This is the first time that you are seeing our dataset that we'll use throughout this course. We'll be exploring a dataset that contains Airbnb listings from Chicago, IL. This data was scraped from the Airbnb website as of March 2023. Take a minute to scroll through this dataset, noticing some of the prominent variables and thinking about what questions you might have from this dataset.
df.dtypes
id int64 listing_url object scrape_id int64 last_scraped object source object ... calculated_host_listings_count int64 calculated_host_listings_count_entire_homes int64 calculated_host_listings_count_private_rooms int64 calculated_host_listings_count_shared_rooms int64 reviews_per_month float64 Length: 75, dtype: object
10 of the variable types in Python.
We can see that we have a few object variables (categorical variables) recorded for the variables listing_url, last_scraped, and source. We also see variables recorded as integers with the id, scrape_id, and 4 listing count variables calculated for the host. We do see one quantitative variable recorded as a float, which is reviews_per_month. In this case, we can only see the variable types for 10 variables, as the middle 65 are not printed.
Note that the variables id and scrape_id are both recorded as integer variable types. Think about this recording for a moment. Does that match up with what we would anticipate from their conceptual variable type? Is this concerning?
Variable Roles
We may also want to consider the context surrounding how variables are used in a study.
Common options for variable roles include response, predictor, confounder, and control variables.
A response variable is the variable of interest and the variable that responds to any changes. Alternate names include dependent variable.
A predictor variable is a variable that is anticipated to explain changes in the response variable. In an experiment, this variable might be manipulated by a researcher. Alternate names include independent or explanatory variable.
A confounder variable is a variable that is associated with both the response and predictor variables. This variable may obscure the true relationship in a situation.
Finally, a control variable is a variable that may affect the response variable. It's often not thought to be associated with the predictor variable(s). However, removing its effect on the response variable can help to further isolate and identify the relationship between predictor variable(s) and the response variable.
Hidden or lurking variables may be either confounders or control variables but are typically excluded from the available data. These variables may affect the results and introduce uncertainty to conclusions drawn from the available data.
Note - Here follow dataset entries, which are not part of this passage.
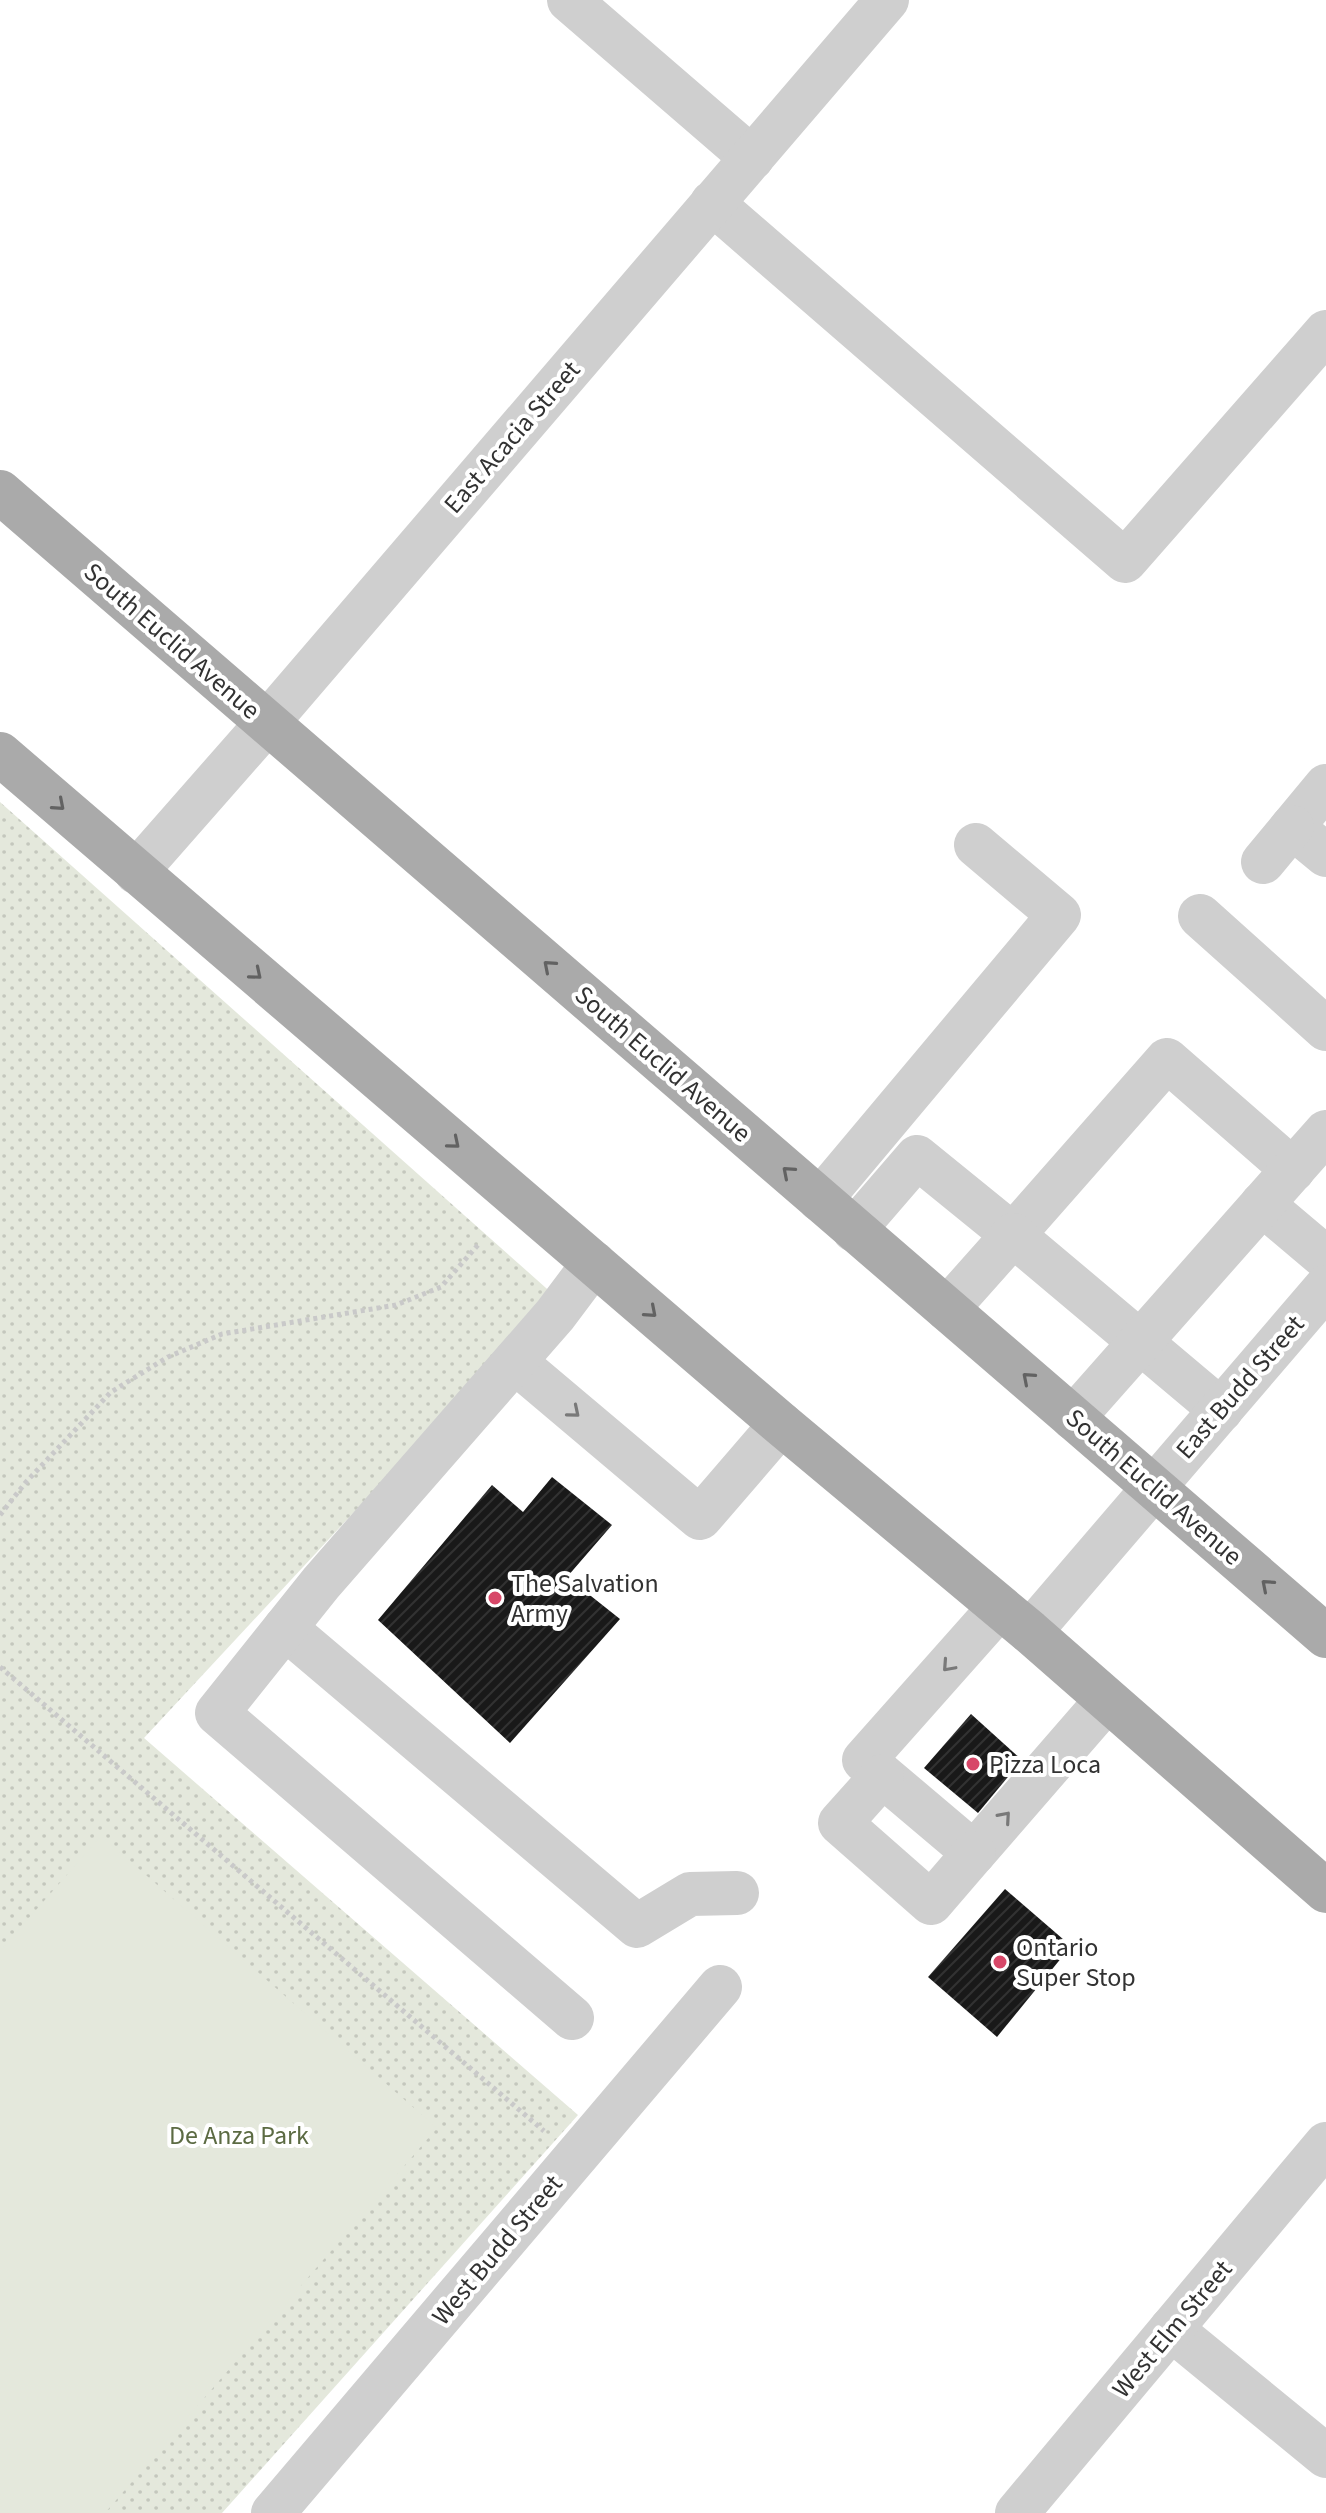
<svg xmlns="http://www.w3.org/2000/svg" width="1326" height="2513" font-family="'Source Sans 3',sans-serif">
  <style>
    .park { fill: url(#park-dots) }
    .pitch { fill: #e4e8dc }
    .building { fill: url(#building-hatch) }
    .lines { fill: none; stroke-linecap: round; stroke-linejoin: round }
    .path { stroke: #c9c9c9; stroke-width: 5; stroke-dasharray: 4 4; stroke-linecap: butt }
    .minor { stroke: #cfcfcf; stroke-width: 44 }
    .major { stroke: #aaa; stroke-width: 44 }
    .oneway { stroke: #626262 }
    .oneway2 { stroke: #797979 }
    .poi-dot { fill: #d74768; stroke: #fff; stroke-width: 3 }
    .labels { text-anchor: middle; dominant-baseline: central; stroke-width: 8; stroke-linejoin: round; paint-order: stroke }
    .street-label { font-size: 26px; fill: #323232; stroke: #fff }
    .poi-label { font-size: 26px; fill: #323232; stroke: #fff; text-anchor: start }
    .park-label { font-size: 26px; fill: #5c6b43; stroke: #fff }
  </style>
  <defs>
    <pattern id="park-dots" width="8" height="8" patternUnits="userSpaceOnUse" patternTransform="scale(2)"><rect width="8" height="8" fill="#e4e8dc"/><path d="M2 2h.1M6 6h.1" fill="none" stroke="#c4c7bd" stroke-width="1.8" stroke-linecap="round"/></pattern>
    <pattern id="building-hatch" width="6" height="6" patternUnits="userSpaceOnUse" patternTransform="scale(2)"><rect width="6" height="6" fill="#191919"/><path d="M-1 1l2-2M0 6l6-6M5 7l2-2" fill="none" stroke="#323232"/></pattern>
  </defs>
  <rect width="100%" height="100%" fill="#fff"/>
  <!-- park -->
  <polygon class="park" points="0,802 555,1296 144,1738 578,2115 222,2513 0,2513"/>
  <!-- pitch -->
  <polygon class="pitch" points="101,1836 437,2128 105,2513 0,2513 0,1951"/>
  <!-- building -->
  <g class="building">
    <polygon points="552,1477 612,1525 567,1577 620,1619 510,1743 378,1620 492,1485 523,1512"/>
    <polygon points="971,1714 1022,1760 978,1813 924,1768"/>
    <polygon points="1005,1889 1071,1946 997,2037 928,1977"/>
  </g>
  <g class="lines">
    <!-- path -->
    <g class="path">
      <polyline points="0,1515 26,1482 111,1392 168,1357 222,1334 396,1305 441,1287 478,1245"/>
      <polyline points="0,1667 544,2131"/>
    </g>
    <!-- minor -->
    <g class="minor">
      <polyline points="569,0 752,158"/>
      <polyline points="712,203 1125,561 1326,332"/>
      <polyline points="1326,786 1292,827 1326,855"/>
      <polyline points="1263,862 1292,827"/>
      <polyline points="136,872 267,723 887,0"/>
      <polyline points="1200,916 1326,1029"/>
      <polyline points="820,1200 1059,915 976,845"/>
      <polyline points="1262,1204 1326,1258"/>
      <polyline points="854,1230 917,1157 1013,1235 1167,1060 1293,1170"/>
      <polyline points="947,1309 1013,1235 1221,1410"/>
      <polyline points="515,1362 700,1518 781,1424"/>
      <polyline points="1073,1418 1326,1132"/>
      <polyline points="999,1608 864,1760 974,1853 1106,1701"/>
      <polyline points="285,1628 637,1926 690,1894 737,1893"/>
      <polyline points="1030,1632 1326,1287"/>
      <polyline points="882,1776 840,1823 931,1903 974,1853"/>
      <polyline points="572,2018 217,1713 321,1583 555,1315 594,1263"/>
      <polyline points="1171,2329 1326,2456"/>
      <polyline points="273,2513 720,1987"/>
      <polyline points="1017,2513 1326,2144"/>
    </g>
    <!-- major -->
    <g class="major">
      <polyline points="0,492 1326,1636"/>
      <polyline points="0,754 781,1424 1030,1632 1326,1891"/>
    </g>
  </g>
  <!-- one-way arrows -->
  <defs><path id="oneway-chevron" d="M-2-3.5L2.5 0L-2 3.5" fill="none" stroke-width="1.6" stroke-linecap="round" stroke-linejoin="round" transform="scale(2)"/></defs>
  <g class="oneway">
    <use href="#oneway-chevron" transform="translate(59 805) rotate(41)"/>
    <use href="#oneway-chevron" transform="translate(549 966) rotate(-139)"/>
    <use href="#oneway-chevron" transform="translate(256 974) rotate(40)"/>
    <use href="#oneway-chevron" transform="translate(454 1143) rotate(40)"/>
    <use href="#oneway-chevron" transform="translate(788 1172) rotate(-139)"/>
    <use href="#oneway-chevron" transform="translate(651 1312) rotate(41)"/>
    <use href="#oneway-chevron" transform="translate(1028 1378) rotate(-139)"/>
    <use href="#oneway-chevron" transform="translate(1267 1585) rotate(-139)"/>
  </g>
  <g class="oneway2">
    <use href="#oneway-chevron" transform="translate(574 1412) rotate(40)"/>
    <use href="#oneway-chevron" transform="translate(948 1666) rotate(132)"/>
    <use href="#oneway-chevron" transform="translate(1005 1817) rotate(-49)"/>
  </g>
  <!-- markers -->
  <g class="poi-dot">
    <circle cx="495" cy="1598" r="8"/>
    <circle cx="973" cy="1764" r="8"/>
    <circle cx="1000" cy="1962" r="8"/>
  </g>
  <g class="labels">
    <!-- street labels -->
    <g class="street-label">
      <text transform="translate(512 437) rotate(-49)">East Acacia Street</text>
      <text transform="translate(172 641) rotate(41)">South Euclid Avenue</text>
      <text transform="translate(663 1064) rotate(41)">South Euclid Avenue</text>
      <text transform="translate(1240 1387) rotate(-49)">East Budd Street</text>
      <text transform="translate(1154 1487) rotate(41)">South Euclid Avenue</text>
      <text transform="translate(497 2250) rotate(-50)">West Budd Street</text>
      <text transform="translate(1172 2329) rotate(-50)">West Elm Street</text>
    </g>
    <!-- poi labels -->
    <g class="poi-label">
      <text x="511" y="1583">The Salvation<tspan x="511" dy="30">Army</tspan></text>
      <text x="989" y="1764">Pizza Loca</text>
      <text x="1016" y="1947">Ontario<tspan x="1016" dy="30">Super Stop</tspan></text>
    </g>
    <!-- park labels -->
    <g class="park-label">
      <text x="239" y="2135">De Anza Park</text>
    </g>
  </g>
</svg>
Our research aim may be to identify a causal relationship between our predictor variable and our response variable, in which case we would like to isolate this relationship as much as possible and remove any unwanted effects, to maximize the support for the suggested relationship between our variable(s) of interest.
The roles of variables may change depending on the research question, even if the research is based on the same dataset. It is important to include key stakeholders when defining the research question of interest to be sure that you are using all variables appropriately.
Observational Units
In Data Science Discovery, you talked about working with data frames. Data frames include both rows that typically consist of observations and columns that typically consist of variables.
You practiced filtering data by pulling out the rows that met certain conditions. These rows were sometimes also referred to as results or observations.
As we work with data, it can be helpful to consider what defines a row or observation. This can be one of the most helpful steps in understanding what exactly your data is representing and what types of questions your data might be capable of answering.
For example, we'll be working with Chicago Airbnb data throughout this course. What does each row of the data represent? Without looking at the data, some options include:
- each booking at a Chicago Airbnb
- each individual stay at a Chicago Airbnb
- each host of a Chicago Airbnb
- each unit (listing) of an Airbnb located in Chicago
For example, we could have observations (or observational units) that correspond to each individual stay. Variables could include the number of nights the reservation was for, if the guest received any complaints, and how many times the guest messaged the host. We could have observational units corresponding to hosts, with variables like the number of units that each host has and the annual income for all of the properties. We could have observational units for each Airbnb listing (or unit), with variables like the price per night, the number of bedrooms, and the number of bathrooms. Our example data uses an observational unit of a single Chicago Airbnb listing.
Some datasets will have a variable recorded for the observational unit. For example, our data has variables for the listing id, listing name, and listing url. These variables assist us in matching the data back to the original listing, so that we could add more variables if needed and identify more about the units. The variables that represent the observational unit take distinct or unique values for each observation, and observational units can't be repeated in the data. Additionally, the variable that is recorded for each observational unit would provide very limited use for analysis. That is, the variable is typically categorical with distinct values, which results in minimal conclusions that can be drawn from any analyses.
In each example, knowing the observational unit helps you understand the data and the types of questions that can be asked.
For example, we can't use our current data to assess whether guests who stay at units with more bedrooms generally stay longer than guests who stay at units with fewer bedrooms. We could use our current data to assess whether units with more bedrooms generally require longer minimum stays for guests compared to units with fewer bedrooms. We also could modify our data to answer whether hosts who have more listings generally also have listings with more bedrooms than hosts who have fewer listings.
Along with determining the size of the data (number of observations and number of variables), identifying the observational unit is among the first steps that I complete when understanding what is included in the data.
Towards Thinking Critically about Data
Above, we demonstrated some of the first steps when encountering new data and orienting yourself to the data. One of the goals of our course will extend beyond understanding the data into thinking critically about the data. We'll return to this goal regularly both in relation to the data and the results of any analytical procedures.
Data provides some small snapshots of a situation, but it also has limitations. It's important to think critically throughout the data science pipeline.
For our Chicago Airbnb data, we may want to think about whether a listing is still active or not. For example, some listings have no availability for the next year. This might be due to a number of reasons, but one may be that the listing is in essence not currently active. No bookings can be made for a listing, but it is still on the Airbnb site. There may be multiple reasons for this, like the listing is currently being renovated, is very popular and is truly booked, or that the listing hasn't been permanently deleted but is not actually an available unit for any guest. This might make you wonder if the listing should be included in the data and if it helps to address any research questions of interest. Deciding which of these options is more likely and how to adjust our analyses may involve multiple perspectives including those who will rely on your answer, implications of the results, and time or cost constraints.
We'll continue to see examples of thinking critically about our available data and limitations as we work through the course material.
In this first section, we'll work with data wrangling and data summarization to determine what the data contains, how best to demonstrate and communicate the results to others, and what limitations might be present in our data and analysis.